Activity:
Look through the listing and report every line that has "readonly" in it.

Data to process:
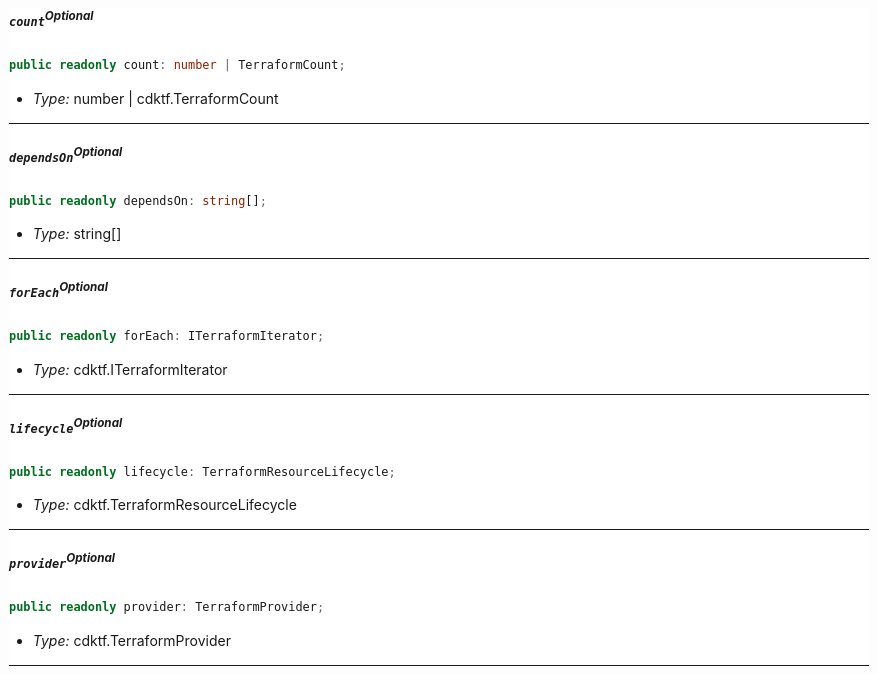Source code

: ##### `count`<sup>Optional</sup> <a name="count" id="@cdktf/provider-newrelic.accountManagement.AccountManagement.property.count"></a>

```typescript
public readonly count: number | TerraformCount;
```

- *Type:* number | cdktf.TerraformCount

---

##### `dependsOn`<sup>Optional</sup> <a name="dependsOn" id="@cdktf/provider-newrelic.accountManagement.AccountManagement.property.dependsOn"></a>

```typescript
public readonly dependsOn: string[];
```

- *Type:* string[]

---

##### `forEach`<sup>Optional</sup> <a name="forEach" id="@cdktf/provider-newrelic.accountManagement.AccountManagement.property.forEach"></a>

```typescript
public readonly forEach: ITerraformIterator;
```

- *Type:* cdktf.ITerraformIterator

---

##### `lifecycle`<sup>Optional</sup> <a name="lifecycle" id="@cdktf/provider-newrelic.accountManagement.AccountManagement.property.lifecycle"></a>

```typescript
public readonly lifecycle: TerraformResourceLifecycle;
```

- *Type:* cdktf.TerraformResourceLifecycle

---

##### `provider`<sup>Optional</sup> <a name="provider" id="@cdktf/provider-newrelic.accountManagement.AccountManagement.property.provider"></a>

```typescript
public readonly provider: TerraformProvider;
```

- *Type:* cdktf.TerraformProvider

---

Problem solution:
public readonly count: number | TerraformCount;
public readonly dependsOn: string[];
public readonly forEach: ITerraformIterator;
public readonly lifecycle: TerraformResourceLifecycle;
public readonly provider: TerraformProvider;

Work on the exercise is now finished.